──────── Kutipan Sumber

1. Buka konten
  2. Buka menu utama
  3. Buka situs DW lainnya

Sinyal Politik Indonesia, Rusia, Korut Datangi Parade Cina

Muhammad Hanafi Sumber: AP
4 September 2025

Sejumlah pimpinan negara menghadiri parade militer di Beijing, Cina, termasuk Prabowo Subianto. Pengamat menyebut ada tren pergeseran geopolitik regional.

Foto bersama para kepala negara sebelum parade militer di Cina: Bbaris depan dari kiri ke kanan: Presiden Uzbekistan Shavkat Mirziyoyev, Presiden Tajikistan Emomali Rahmon, Presiden Indonesia Prabowo Subianto, Presiden Rusia Vladimir Putin, Presiden Cina Xi Jinping, Ibu Negara Peng Liyuan, Pemimpin Korea Utara Kim Jong Un, dan Presiden Belarus Alexander Lukashenko (03/09)
Foto bersama para kepala negara sebelum parade militer di Cina. Keterangan baris depan dari kiri ke kanan: Presiden Uzbekistan Shavkat Mirziyoyev, Presiden Tajikistan Emomali Rahmon, Presiden Indonesia Prabowo Subianto, Presiden Rusia Vladimir Putin, Presiden Cina Xi Jinping, Ibu Negara Peng Liyuan, Pemimpin Korea Utara Kim Jong Un, dan Presiden Belarus Alexander Lukashenko (03/09)Foto: Sergei Bobylev/TASS/picture alliance

Presiden Prabowo Subianto, beserta pimpinan negara dan perwakilan asing lainnya menghadiri parade militer skala besar di Beijing, Cina. Acara perayaan yang memperingati 80 tahun kekalahan Jepang di akhir Perang Dunia II (PD II) ini cenderung dihindari oleh para pemimpin Barat.

Prabowo bertolak ke Beijing pada Selasa (02/09), di tengah dinamika situasi politik Indonesia setelah unjuk rasa berhari-hari yang menyebabkan ribuan orang ditangkap dan 10 orang tewas. Setibanya di Tianamen, Prabowo disambut oleh Presiden Cina Xi Jinping.

────────────────

Tuliskan kembali bagian artikel tentang parade militer di Beijing, dimulai dari "Foto bersama para kepala negara sebelum parade militer di Cina." dan diakhiri dengan "para pemimpin Barat.".

──────── Informasi yang Diberikan

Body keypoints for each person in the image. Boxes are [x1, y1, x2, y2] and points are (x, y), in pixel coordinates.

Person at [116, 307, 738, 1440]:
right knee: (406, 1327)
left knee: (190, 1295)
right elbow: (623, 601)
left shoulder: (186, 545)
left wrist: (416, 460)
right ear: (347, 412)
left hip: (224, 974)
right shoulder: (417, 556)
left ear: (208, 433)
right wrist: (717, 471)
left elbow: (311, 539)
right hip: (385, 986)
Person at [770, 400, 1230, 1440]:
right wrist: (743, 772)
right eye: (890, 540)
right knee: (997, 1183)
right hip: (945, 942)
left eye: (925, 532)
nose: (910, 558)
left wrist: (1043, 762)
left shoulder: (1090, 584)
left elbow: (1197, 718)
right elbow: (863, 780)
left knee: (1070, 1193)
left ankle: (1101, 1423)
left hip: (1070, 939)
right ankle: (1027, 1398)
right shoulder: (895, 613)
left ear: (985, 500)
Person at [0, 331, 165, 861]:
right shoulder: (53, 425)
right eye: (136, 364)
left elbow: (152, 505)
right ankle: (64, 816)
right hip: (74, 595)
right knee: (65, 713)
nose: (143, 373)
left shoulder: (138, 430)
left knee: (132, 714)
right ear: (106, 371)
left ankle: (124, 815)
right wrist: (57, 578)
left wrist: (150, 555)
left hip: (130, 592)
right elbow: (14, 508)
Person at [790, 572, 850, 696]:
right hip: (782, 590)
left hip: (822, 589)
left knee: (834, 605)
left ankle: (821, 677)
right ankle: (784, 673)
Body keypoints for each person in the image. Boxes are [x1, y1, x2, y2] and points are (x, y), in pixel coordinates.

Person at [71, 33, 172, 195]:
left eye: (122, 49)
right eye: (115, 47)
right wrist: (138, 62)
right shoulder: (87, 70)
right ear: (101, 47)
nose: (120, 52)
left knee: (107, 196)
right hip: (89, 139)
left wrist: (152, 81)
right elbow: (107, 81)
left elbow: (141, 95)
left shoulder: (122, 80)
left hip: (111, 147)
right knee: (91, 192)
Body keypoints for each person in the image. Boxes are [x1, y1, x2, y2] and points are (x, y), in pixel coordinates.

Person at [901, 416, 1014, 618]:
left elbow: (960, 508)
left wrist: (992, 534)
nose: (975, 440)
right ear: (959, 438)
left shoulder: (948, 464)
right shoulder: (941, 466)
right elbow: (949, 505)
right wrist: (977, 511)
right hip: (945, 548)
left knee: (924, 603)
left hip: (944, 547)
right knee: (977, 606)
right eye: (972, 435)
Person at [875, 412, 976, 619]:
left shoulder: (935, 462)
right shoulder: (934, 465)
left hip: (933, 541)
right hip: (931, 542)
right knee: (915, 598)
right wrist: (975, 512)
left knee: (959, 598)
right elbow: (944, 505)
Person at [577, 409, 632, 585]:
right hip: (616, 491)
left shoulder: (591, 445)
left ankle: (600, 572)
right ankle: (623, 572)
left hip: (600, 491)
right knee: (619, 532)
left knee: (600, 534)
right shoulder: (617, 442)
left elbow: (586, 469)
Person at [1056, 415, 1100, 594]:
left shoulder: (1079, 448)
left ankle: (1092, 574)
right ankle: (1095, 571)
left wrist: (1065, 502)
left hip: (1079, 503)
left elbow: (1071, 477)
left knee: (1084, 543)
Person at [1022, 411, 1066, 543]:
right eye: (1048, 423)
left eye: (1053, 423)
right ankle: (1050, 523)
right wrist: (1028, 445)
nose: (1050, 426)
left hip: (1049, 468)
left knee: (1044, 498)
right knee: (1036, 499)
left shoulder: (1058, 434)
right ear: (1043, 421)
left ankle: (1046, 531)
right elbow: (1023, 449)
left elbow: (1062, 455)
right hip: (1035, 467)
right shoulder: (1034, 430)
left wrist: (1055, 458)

────────────────

**Hasil Berikut:**
Foto bersama para kepala negara sebelum parade militer di Cina. Keterangan baris depan dari kiri ke kanan: Presiden Uzbekistan Shavkat Mirziyoyev, Presiden Tajikistan Emomali Rahmon, Presiden Indonesia Prabowo Subianto, Presiden Rusia Vladimir Putin, Presiden Cina Xi Jinping, Ibu Negara Peng Liyuan, Pemimpin Korea Utara Kim Jong Un, dan Presiden Belarus Alexander Lukashenko (03/09)Foto: Sergei Bobylev/TASS/picture alliance

Presiden Prabowo Subianto, beserta pimpinan negara dan perwakilan asing lainnya menghadiri parade militer skala besar di Beijing, Cina. Acara perayaan yang memperingati 80 tahun kekalahan Jepang di akhir Perang Dunia II (PD II) ini cenderung dihindari oleh para pemimpin Barat.